* **What you will do**
Your answer should hold every line of the records below that contains the string "pixels".

* **Input for this task**
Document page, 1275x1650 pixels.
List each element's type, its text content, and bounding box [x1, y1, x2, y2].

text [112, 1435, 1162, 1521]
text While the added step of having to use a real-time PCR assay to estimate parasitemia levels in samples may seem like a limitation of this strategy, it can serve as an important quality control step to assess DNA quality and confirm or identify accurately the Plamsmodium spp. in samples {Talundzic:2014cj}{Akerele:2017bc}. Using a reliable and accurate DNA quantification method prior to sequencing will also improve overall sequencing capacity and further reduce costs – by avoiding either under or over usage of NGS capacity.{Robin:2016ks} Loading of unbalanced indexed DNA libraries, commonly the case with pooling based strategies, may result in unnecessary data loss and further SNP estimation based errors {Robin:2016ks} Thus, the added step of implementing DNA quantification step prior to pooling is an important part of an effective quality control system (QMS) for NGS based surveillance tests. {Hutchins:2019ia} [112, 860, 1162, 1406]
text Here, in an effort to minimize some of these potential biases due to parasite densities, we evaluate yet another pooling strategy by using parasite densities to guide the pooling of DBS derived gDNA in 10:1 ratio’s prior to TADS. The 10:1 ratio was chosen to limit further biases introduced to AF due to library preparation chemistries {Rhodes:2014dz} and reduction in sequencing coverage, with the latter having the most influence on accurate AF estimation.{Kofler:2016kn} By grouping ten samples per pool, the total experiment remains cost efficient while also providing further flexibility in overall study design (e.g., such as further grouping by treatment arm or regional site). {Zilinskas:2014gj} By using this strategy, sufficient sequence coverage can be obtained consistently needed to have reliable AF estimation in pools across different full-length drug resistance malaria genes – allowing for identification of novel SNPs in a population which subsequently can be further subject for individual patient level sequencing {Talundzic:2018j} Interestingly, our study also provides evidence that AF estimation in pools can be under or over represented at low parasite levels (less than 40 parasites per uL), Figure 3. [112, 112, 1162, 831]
--
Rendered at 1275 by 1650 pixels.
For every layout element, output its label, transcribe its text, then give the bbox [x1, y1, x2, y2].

* **Answer for the task**
Document page, 1275x1650 pixels.
Rendered at 1275 by 1650 pixels.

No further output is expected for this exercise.